Rewrite the rows that follow, changing every "chart" to "graph" and keeping everything else the same. Leave the pictures out of your answer.
BEGIN EXERCISE DATA
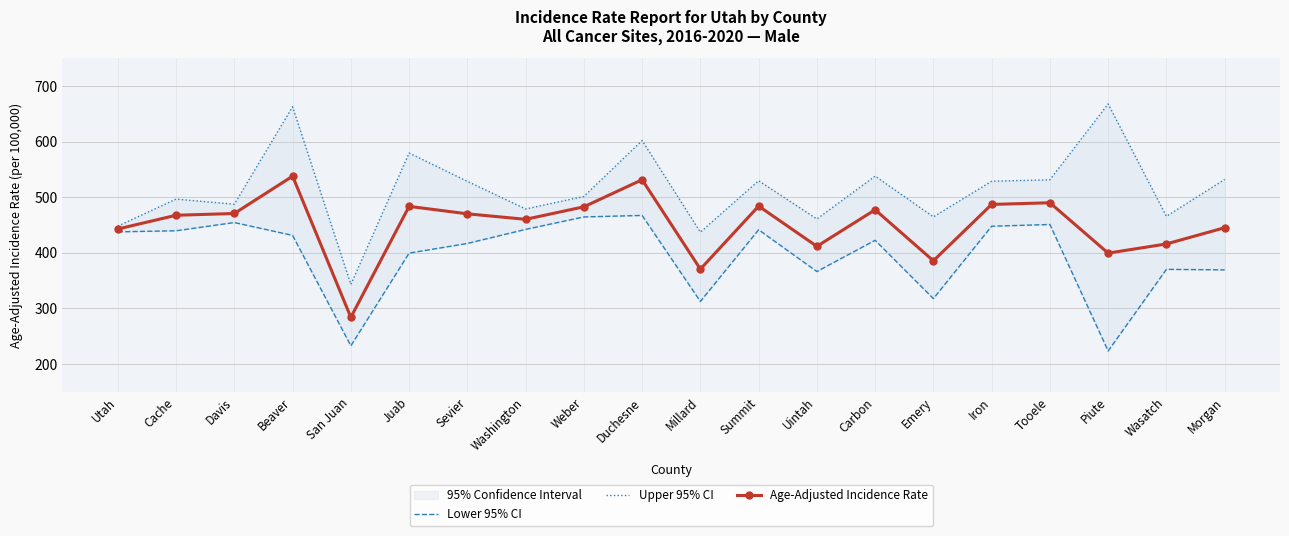

At which label does Upper 95% CI reach its minimum?

San Juan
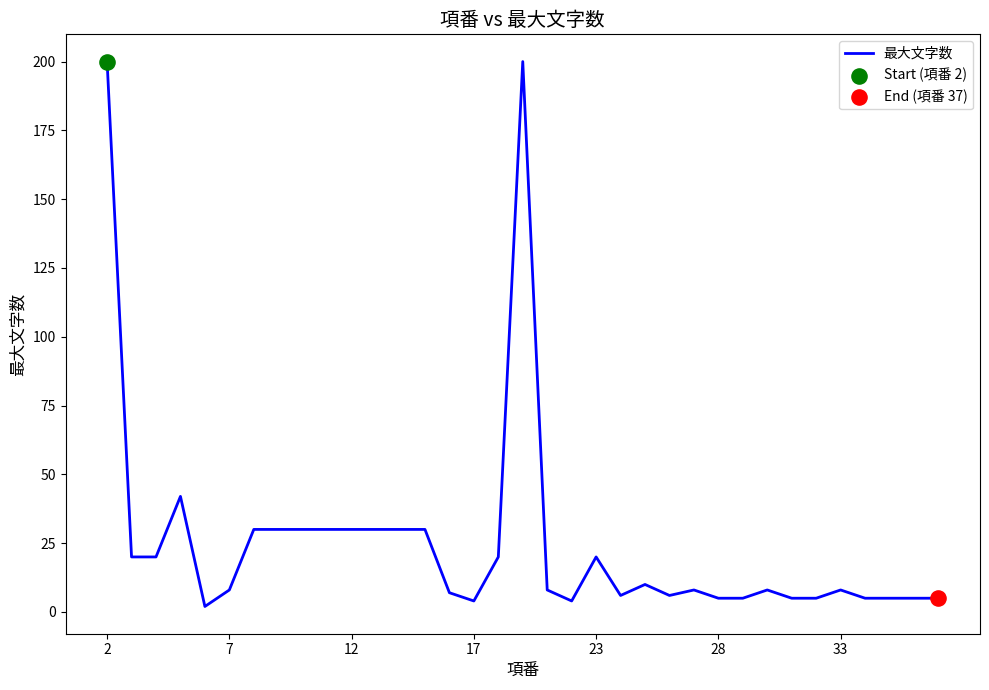

What is the maximum value shown in the chart?

200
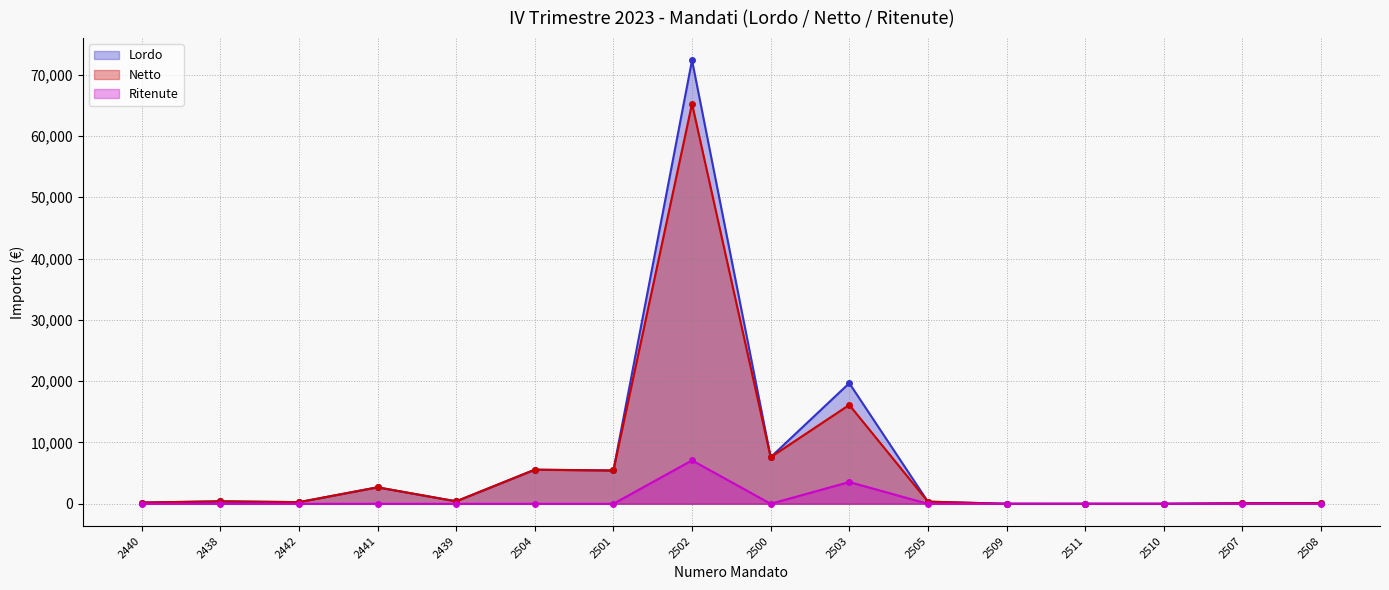

Reading left to right, what are all the values shown in this chart?

Lordo: 201.7	403.4	268.9	2689.2	403.4	5562.7	5432.0	72328.2	7600.0	19675.3	350.0	1.4	0.1	0.7	90.0	120.0
Netto: 201.7	403.4	268.9	2689.2	403.4	5562.7	5432.0	65247.7	7600.0	16127.3	350.0	1.4	0.1	0.7	90.0	120.0
Ritenute: 0.0	0.0	0.0	0.0	0.0	0.0	0.0	7080.5	0.0	3548.0	0.0	0.0	0.0	0.0	0.0	0.0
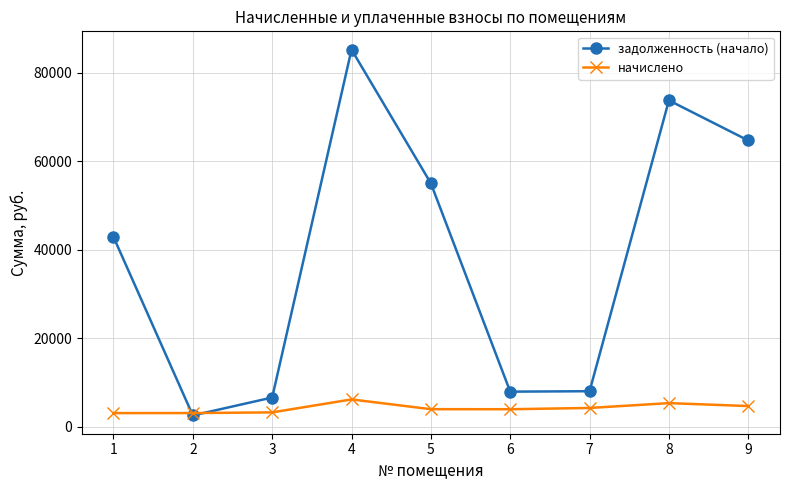

Between which two adjacent categories do задолженность (начало) and начислено first intersect?

1 and 2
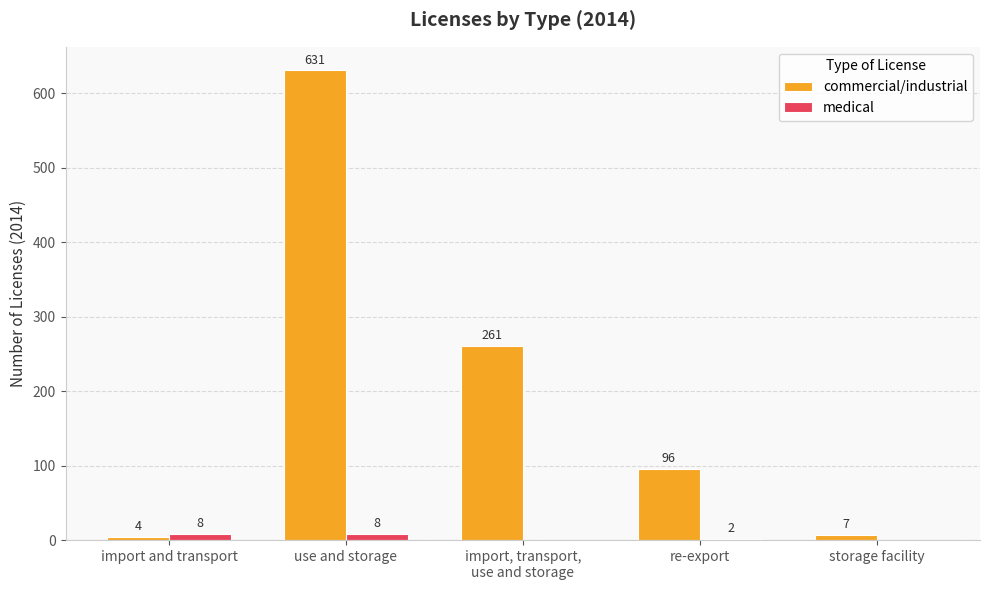

How many distinct data groups are displayed?

2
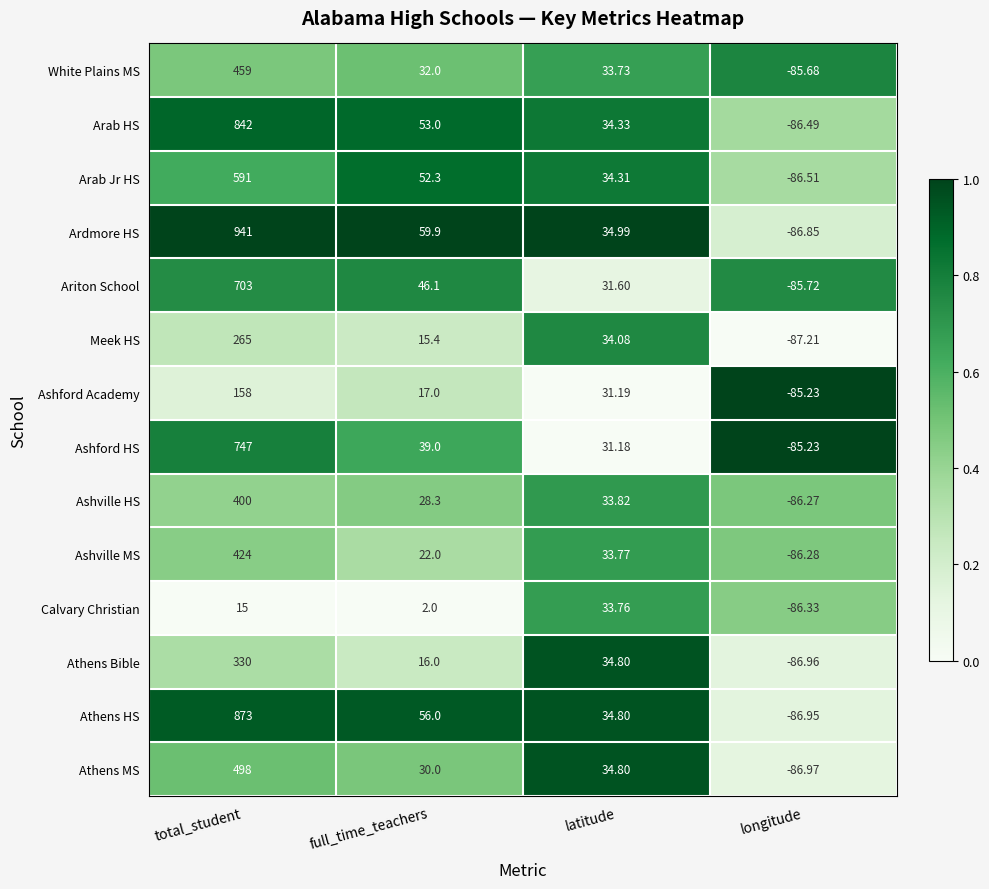

Which series has the largest range (max minus min)?

Ardmore HS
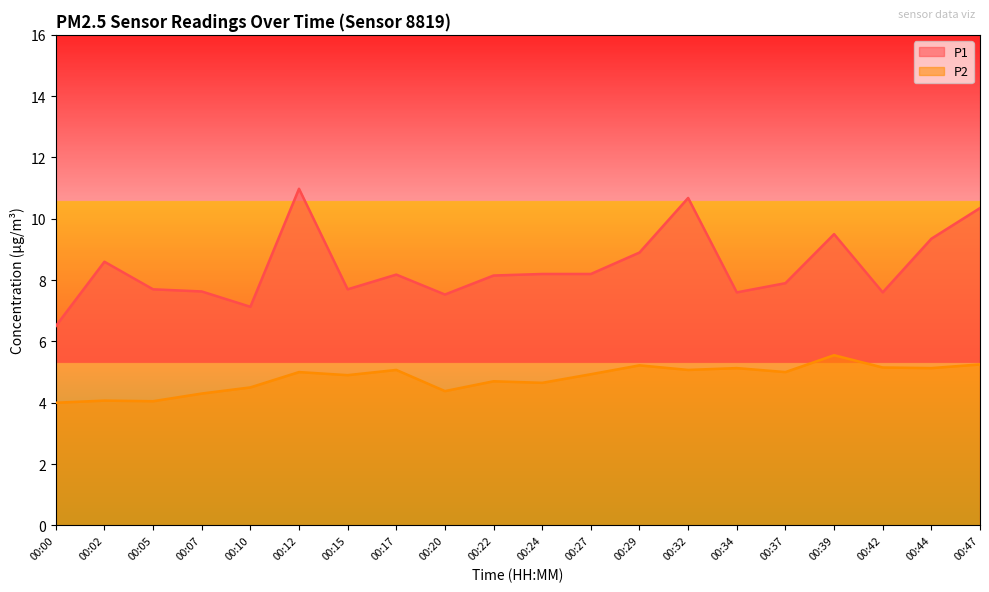

The P2 series shows 5.0 at 00:37. True or false?

True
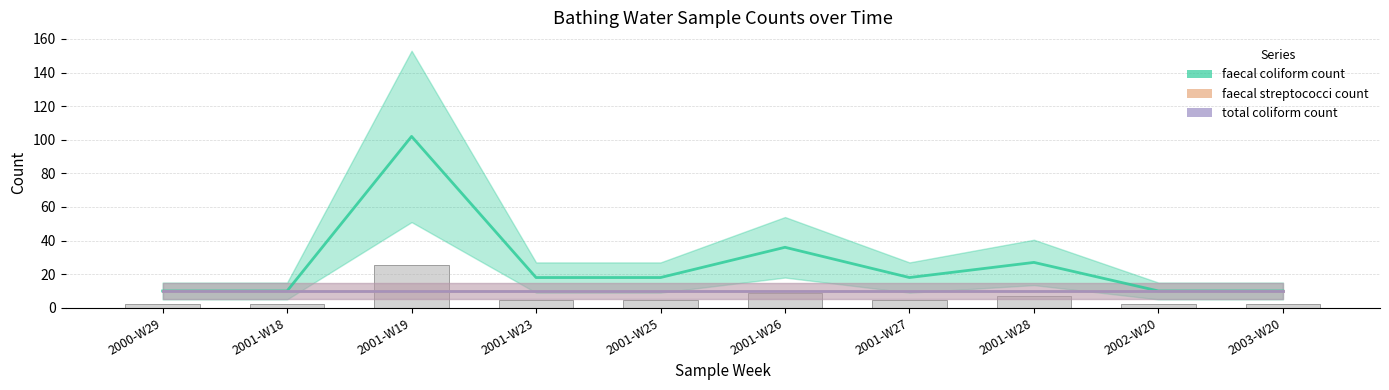

Reading left to right, list all the values displayed in this chart.

faecal coliform count: 10	10	102	18	18	36	18	27	10	10
faecal streptococci count: 10	10	10	10	10	10	10	10	10	10
total coliform count: 10	10	10	10	10	10	10	10	10	10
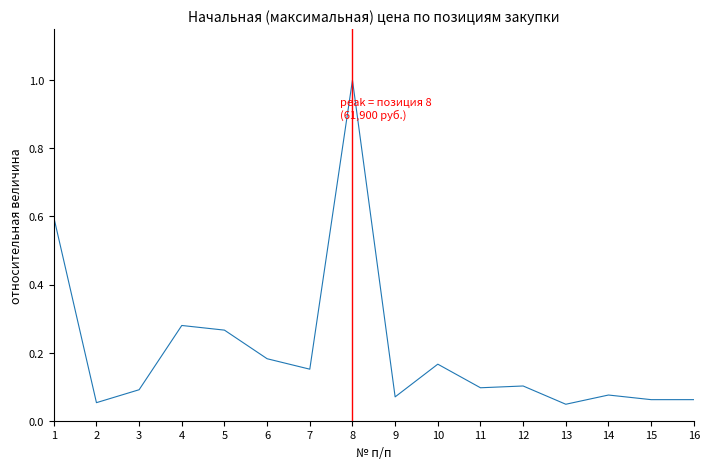

Between 3 and 16, which is larger?

3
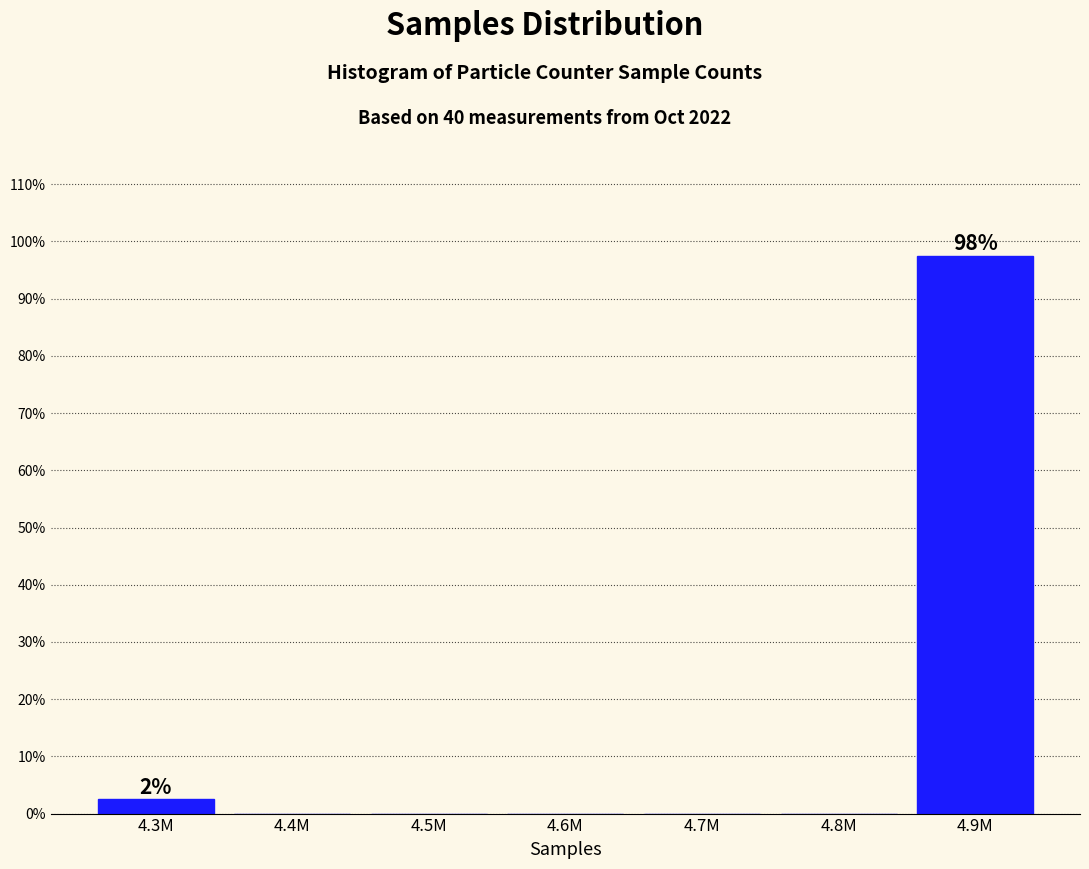

Reading left to right, list all the values displayed in this chart.

4.3M=2.5	4.4M=0.0	4.5M=0.0	4.6M=0.0	4.7M=0.0	4.8M=0.0	4.9M=97.5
END EXERCISE DATA
#### [ANSWER TO THIS PROBLEM]
At which label does Upper 95% CI reach its minimum?

San Juan

What is the maximum value shown in the graph?

200

Reading left to right, what are all the values shown in this graph?

Lordo: 201.7	403.4	268.9	2689.2	403.4	5562.7	5432.0	72328.2	7600.0	19675.3	350.0	1.4	0.1	0.7	90.0	120.0
Netto: 201.7	403.4	268.9	2689.2	403.4	5562.7	5432.0	65247.7	7600.0	16127.3	350.0	1.4	0.1	0.7	90.0	120.0
Ritenute: 0.0	0.0	0.0	0.0	0.0	0.0	0.0	7080.5	0.0	3548.0	0.0	0.0	0.0	0.0	0.0	0.0

Between which two adjacent categories do задолженность (начало) and начислено first intersect?

1 and 2

How many distinct data groups are displayed?

2

Which series has the largest range (max minus min)?

Ardmore HS

The P2 series shows 5.0 at 00:37. True or false?

True

Reading left to right, list all the values displayed in this graph.

faecal coliform count: 10	10	102	18	18	36	18	27	10	10
faecal streptococci count: 10	10	10	10	10	10	10	10	10	10
total coliform count: 10	10	10	10	10	10	10	10	10	10

Between 3 and 16, which is larger?

3

Reading left to right, list all the values displayed in this graph.

4.3M=2.5	4.4M=0.0	4.5M=0.0	4.6M=0.0	4.7M=0.0	4.8M=0.0	4.9M=97.5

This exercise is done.